A related challenge for the tourism industry in Hampton Roads that also has strong seasonal overtones is the regional transportation system. Traffic congestion is an impediment to tourism. There are three major "choke" points with respect to tourism in Hampton Roads: (1) its water crossings, primarily the Hampton Roads Bridge Tunnel and the Monitor-Merrimac Bridge Tunnel; (2) the increasingly problematic two-lane configuration of I-64 between Newport News and Richmond; and, (3) interestingly, Route 168 in Chesapeake, whose fate is connected primarily to non-Hampton Roads tourism on the Outer Banks. Without question, a third tunnel crossing would reduce driver and tourist unhappiness and help attract more visitors to the region, and widening and improving I-64 and Route 168 would improve circumstances. Once again, however, it does not follow that expenditures of any magnitude are merited. Fortunately, in each of these cases, proposed improvements would have multiple uses throughout the year (not simply tourism) and conceivably are connected to national defense considerations as well.

Finally, as the data presented above demonstrate, overnight tourism in Hampton Roads is an activity that caters to higher income individuals. National evidence indicates that such people increasingly are interested in upscale hotels and motels, as well as pricey recreation and entertainment, including golf courses that may be destinations in their own right. Hilton Head, S.C., and sites too numerous to list in states such as Arizona, California, Florida, Hawaii and Texas, reflect this trend. Williamsburg is the only area of Hampton Roads that currently fills this bill and, somewhat perversely, its tourism performance over the past decade has been unimpressive.

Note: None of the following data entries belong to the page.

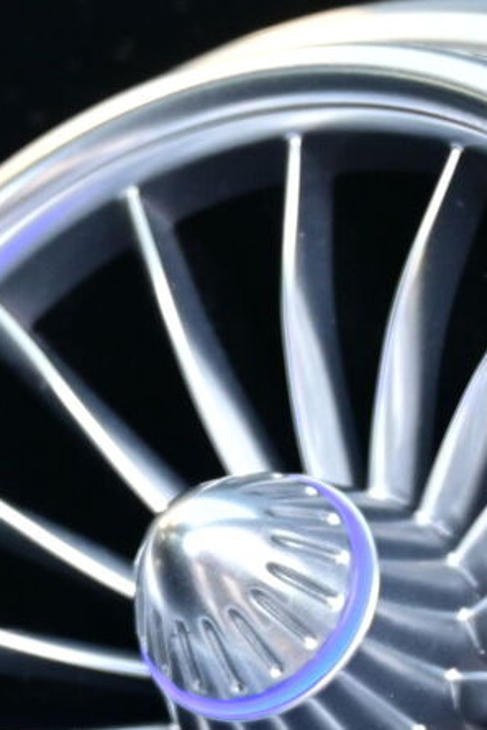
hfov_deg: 7.0
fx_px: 3999
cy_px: 802
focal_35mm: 197
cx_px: 230
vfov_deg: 10.3
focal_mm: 30.5
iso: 250
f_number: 4.8
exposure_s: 1/60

If, indeed, overnight tourism is increasingly morphing into an upper-income activity, and Hampton Roads wishes to play seriously in this arena in the future, then it must devise a strategy that will put its best foot forward. This strategy might well include convention, stadium or arena facilities, destination golf courses and tennis complexes, improved transportation, and other enticements. It is not clear that such investments would be more productive than alternatives, such as greater expenditures for K12 education to raise teachers' salaries and reduce class sizes, or investments in technology-oriented university research and development facilities, or investments in cultural and recreational enterprises ranging from the symphony and opera to OpSail. Hard policy choices will need to be made among competing alternatives, each of which has its own attractions and supporters. Making the right choices is ultimately why some regions grow more rapidly than others, and why some regions are considered better places to live than others. Hampton Roads should not shrink from such public policy considerations.